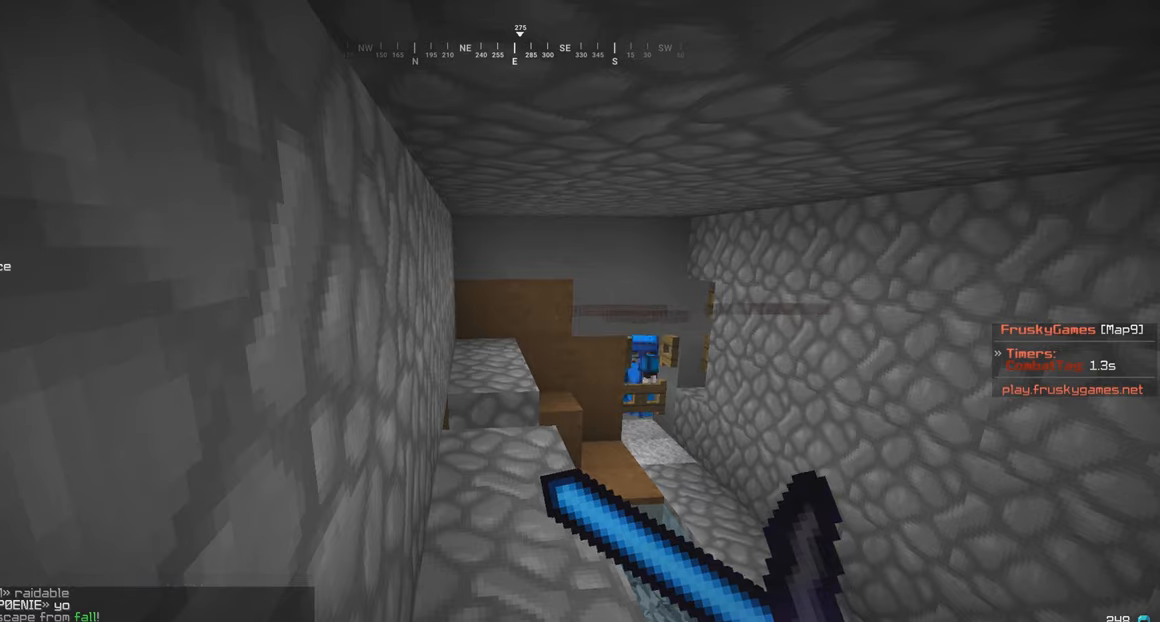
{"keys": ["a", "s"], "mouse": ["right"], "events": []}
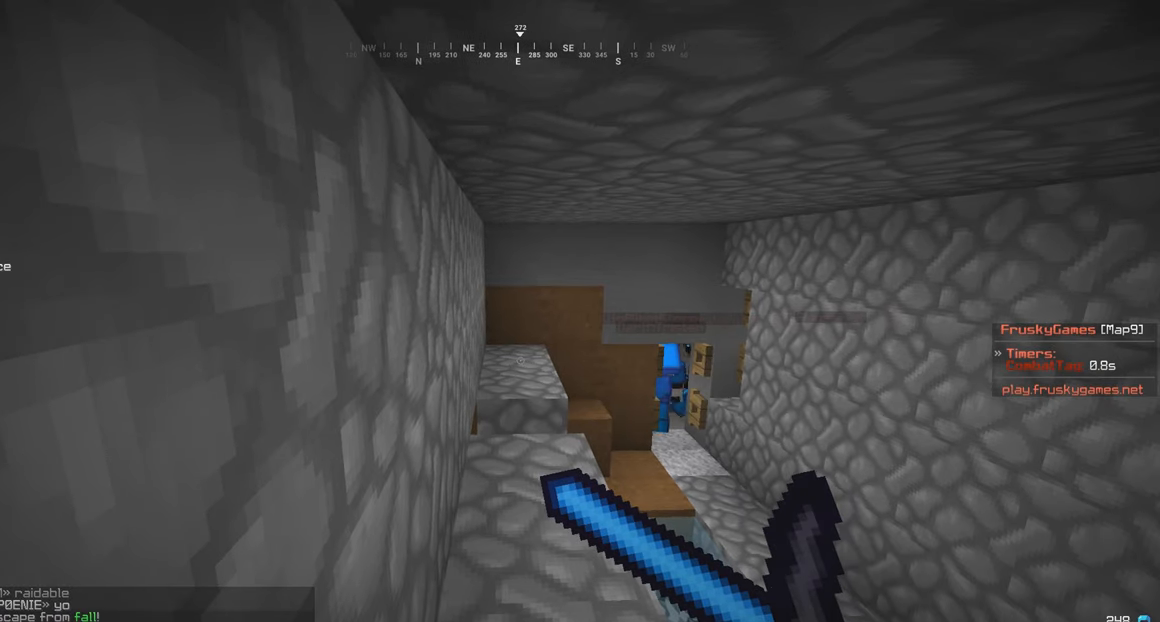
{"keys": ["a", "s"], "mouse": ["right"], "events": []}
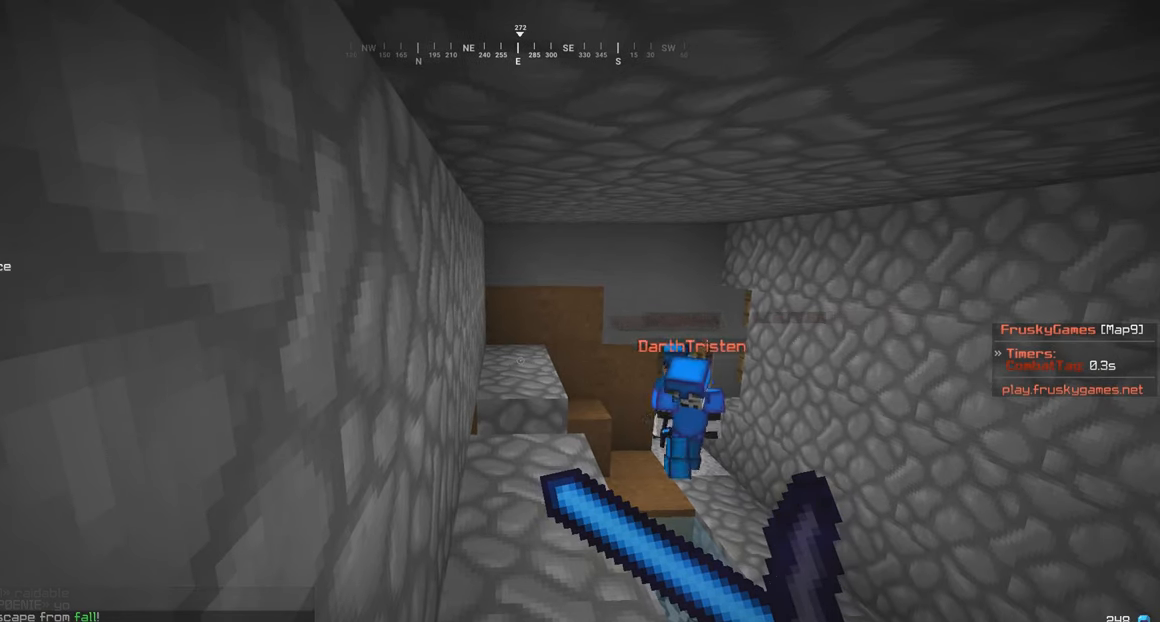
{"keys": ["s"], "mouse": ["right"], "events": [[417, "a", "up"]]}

■ What you are asked to do: Send back the data above word for word, with the pictures left out.

■ Result for this task:
{"keys": ["a", "s"], "mouse": ["right"], "events": []}
{"keys": ["a", "s"], "mouse": ["right"], "events": []}
{"keys": ["s"], "mouse": ["right"], "events": [[417, "a", "up"]]}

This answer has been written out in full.